** Input **

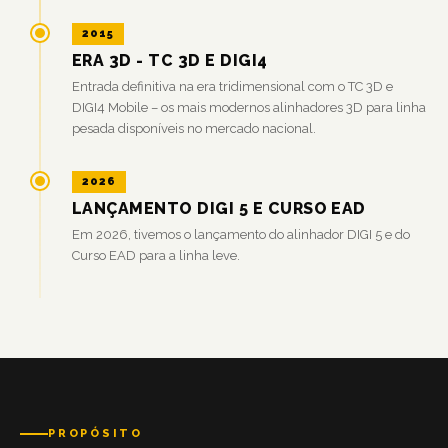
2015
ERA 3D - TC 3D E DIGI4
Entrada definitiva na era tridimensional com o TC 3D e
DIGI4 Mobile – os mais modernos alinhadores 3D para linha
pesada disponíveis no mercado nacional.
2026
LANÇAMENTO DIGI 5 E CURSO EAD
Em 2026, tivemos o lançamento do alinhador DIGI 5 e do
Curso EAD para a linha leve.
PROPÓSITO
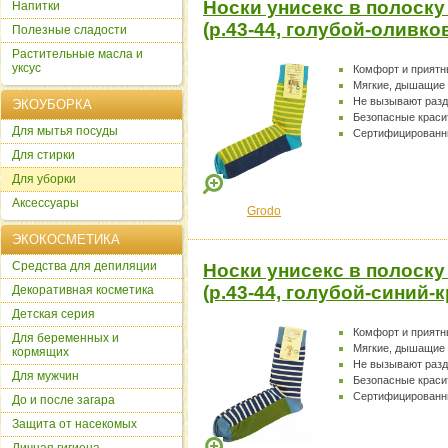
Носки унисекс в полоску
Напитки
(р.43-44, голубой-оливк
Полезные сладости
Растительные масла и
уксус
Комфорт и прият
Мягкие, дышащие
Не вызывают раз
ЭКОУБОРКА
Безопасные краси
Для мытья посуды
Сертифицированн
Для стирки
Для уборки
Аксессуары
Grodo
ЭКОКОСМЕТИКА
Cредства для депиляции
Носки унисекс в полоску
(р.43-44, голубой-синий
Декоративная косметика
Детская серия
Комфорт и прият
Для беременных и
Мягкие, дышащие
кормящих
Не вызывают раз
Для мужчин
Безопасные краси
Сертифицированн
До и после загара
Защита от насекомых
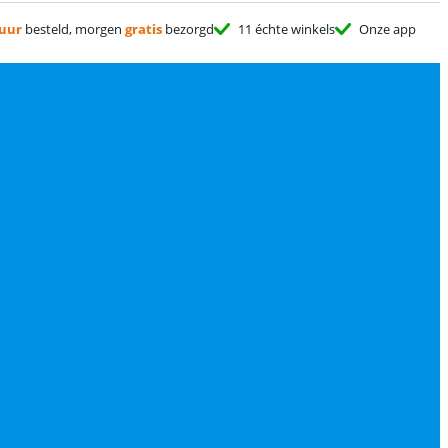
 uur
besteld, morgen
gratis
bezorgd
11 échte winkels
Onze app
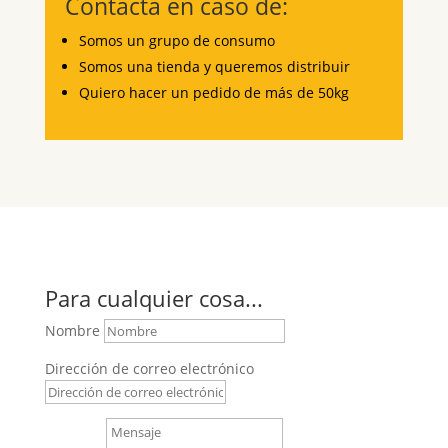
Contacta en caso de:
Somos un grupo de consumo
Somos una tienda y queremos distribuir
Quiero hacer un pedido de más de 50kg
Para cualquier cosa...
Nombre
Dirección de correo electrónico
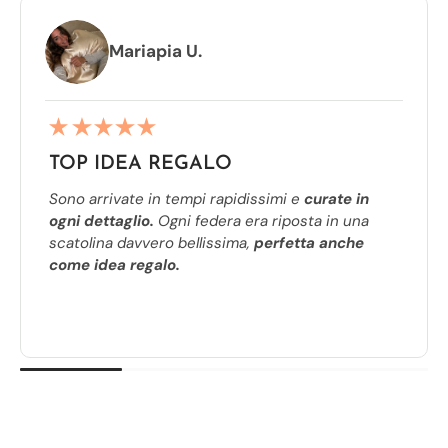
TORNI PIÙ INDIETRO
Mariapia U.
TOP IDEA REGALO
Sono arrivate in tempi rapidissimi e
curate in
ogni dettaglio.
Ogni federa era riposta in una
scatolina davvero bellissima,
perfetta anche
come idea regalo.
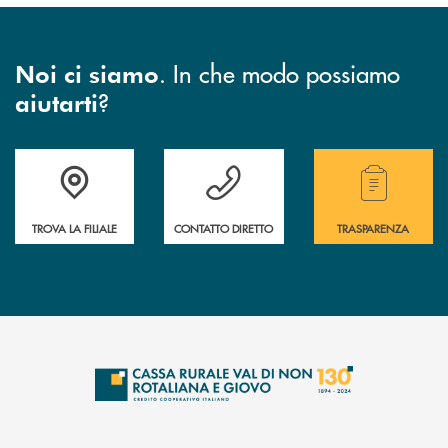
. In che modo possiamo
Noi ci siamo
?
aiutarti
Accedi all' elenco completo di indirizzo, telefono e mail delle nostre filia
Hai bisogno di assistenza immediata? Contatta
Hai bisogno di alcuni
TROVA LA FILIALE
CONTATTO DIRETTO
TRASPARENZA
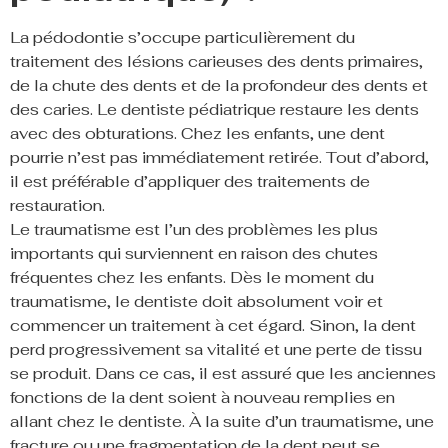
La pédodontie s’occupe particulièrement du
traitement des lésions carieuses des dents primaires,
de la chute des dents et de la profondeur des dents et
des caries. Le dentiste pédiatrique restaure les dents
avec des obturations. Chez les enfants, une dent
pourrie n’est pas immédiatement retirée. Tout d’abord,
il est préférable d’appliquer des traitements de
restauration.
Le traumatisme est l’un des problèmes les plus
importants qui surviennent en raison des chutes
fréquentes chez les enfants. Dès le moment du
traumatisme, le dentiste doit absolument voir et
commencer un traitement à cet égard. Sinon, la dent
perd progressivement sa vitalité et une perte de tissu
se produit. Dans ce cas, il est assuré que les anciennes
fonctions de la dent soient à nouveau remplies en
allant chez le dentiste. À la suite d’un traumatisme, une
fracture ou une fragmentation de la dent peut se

** Task item **
Read through the entries above and copy each line that has the string "traumatisme" in it.

** Answer below **
Le traumatisme est l’un des problèmes les plus
traumatisme, le dentiste doit absolument voir et
allant chez le dentiste. À la suite d’un traumatisme, une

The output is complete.